(QUOTED PASSAGE)

In summary, the applicant claimed that before coming to Australia, she had been in a long-term relationship with a man called [name removed] and had been subjected to domestic violence. She claimed to fear further harm at the hands of that individual if she returned to Albania; that the Albanian authorities would not protect her because Albanian women are expected to stay in one relationship throughout their lives irrespective of the manner in which they are treated by their partner; and because domestic violence in Albania is tolerated. She stated in her application that she moved to Australia to be reunited with her ex-partner in November 2005. She also stated that [Person A] was her de-facto partner. There is no reference to [Australian citizen sponsor], and it is noted that the applicant has a sister in Australia, [name of applicant’s sister],[7] and a brother still in Albania.
[7] Note, the applicant’s sister’s name has been spelt [spelling 1] and [spelling 2]. Throughout this decision the Tribunal will adopt the spelling [‘spelling 2’].
The applicant was invited to attend an interview with a delegate of the Minister, which she did not attend.

(End QUOTED PASSAGE)

PROBLEMS TO SOLVE:
A) In the tribunal excerpt, when did the applicant say she moved to Australia?
B) Print the tribunal excerpt from "[7] Note, the" through "spelling [‘spelling 2’].", inclusive.

(SOURCE MATERIAL)

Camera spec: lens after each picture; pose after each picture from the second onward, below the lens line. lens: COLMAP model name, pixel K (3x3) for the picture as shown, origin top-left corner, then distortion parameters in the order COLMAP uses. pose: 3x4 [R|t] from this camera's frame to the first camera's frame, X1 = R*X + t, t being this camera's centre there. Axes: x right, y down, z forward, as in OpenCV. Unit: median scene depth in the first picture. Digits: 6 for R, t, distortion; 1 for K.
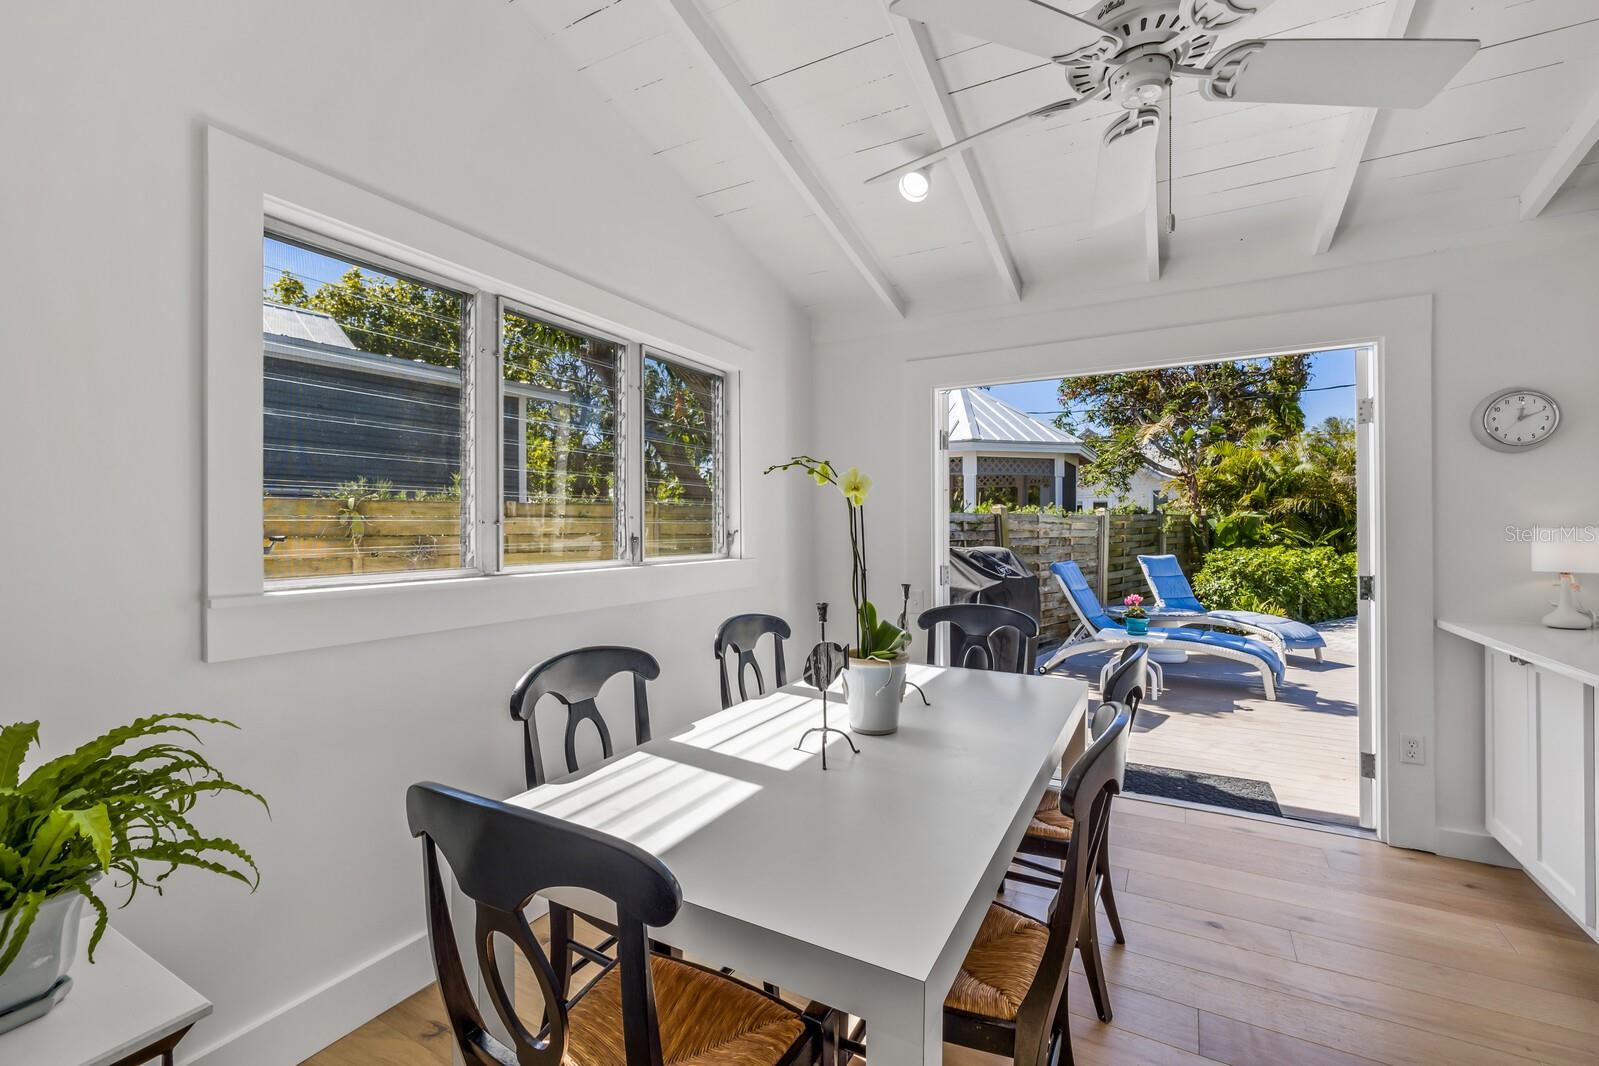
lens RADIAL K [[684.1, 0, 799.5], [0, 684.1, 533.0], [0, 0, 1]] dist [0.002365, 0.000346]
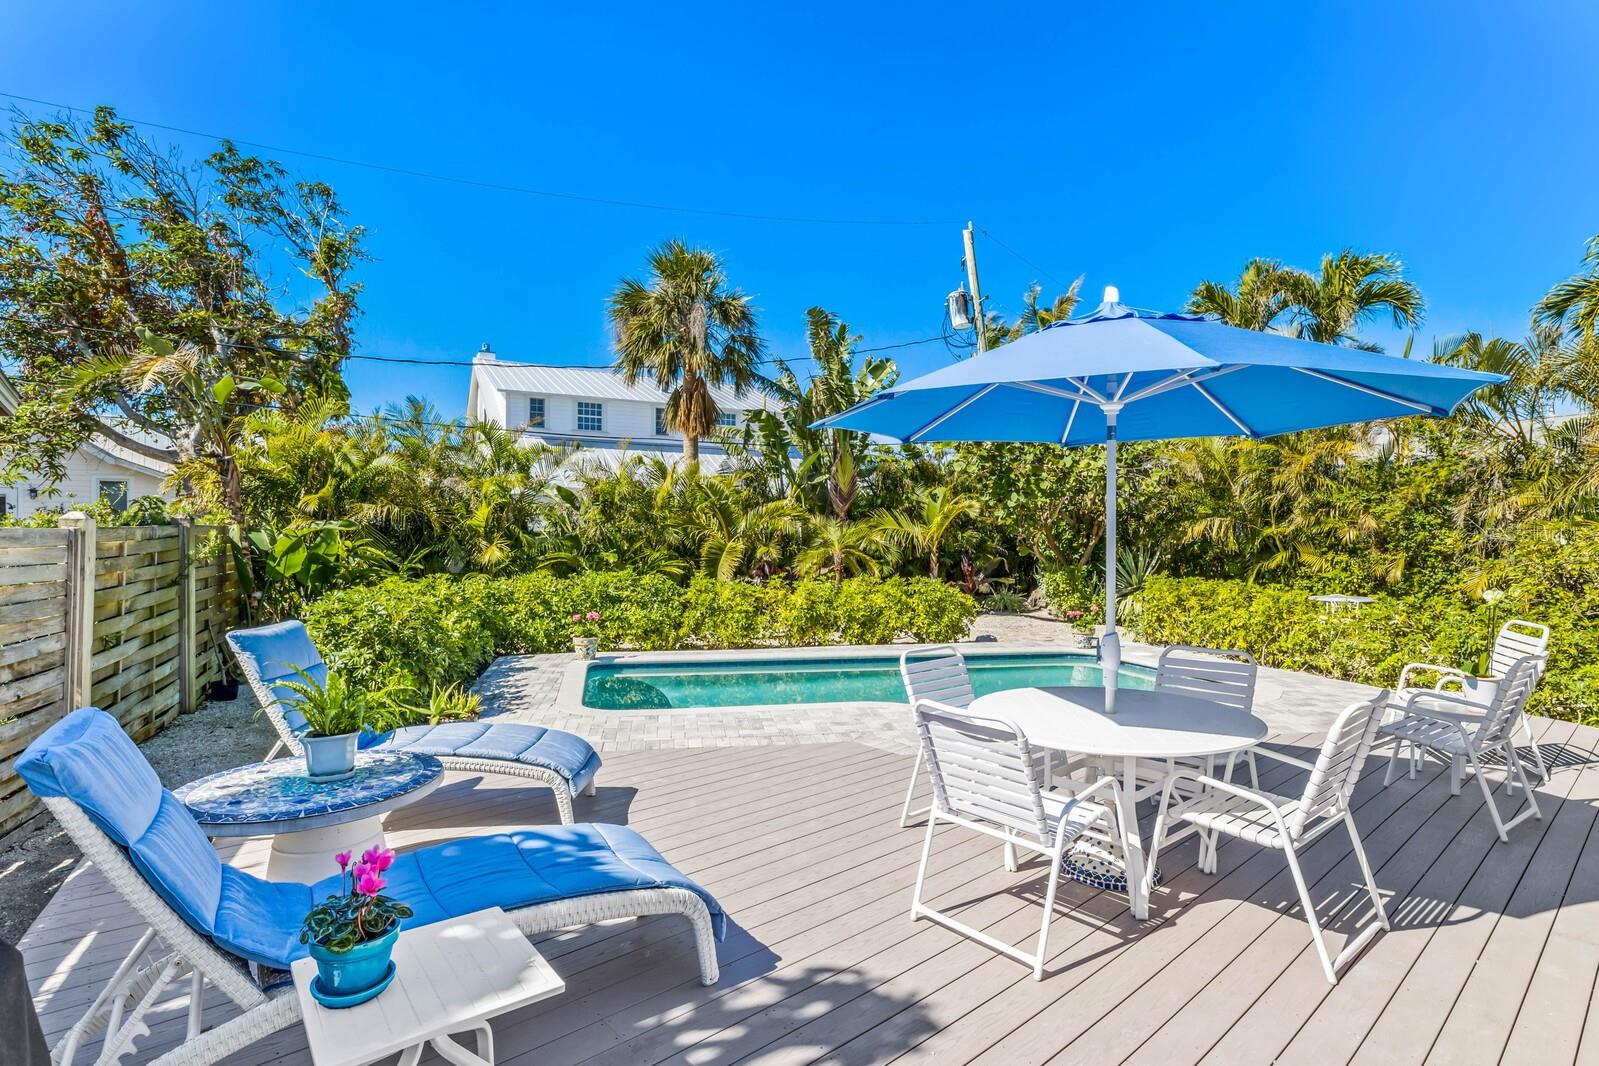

(End SOURCE MATERIAL)

ANSWERS FOR THE EXERCISE:
A) November 2005

B)
[7] Note, the applicant’s sister’s name has been spelt [spelling 1] and [spelling 2]. Throughout this decision the Tribunal will adopt the spelling [‘spelling 2’].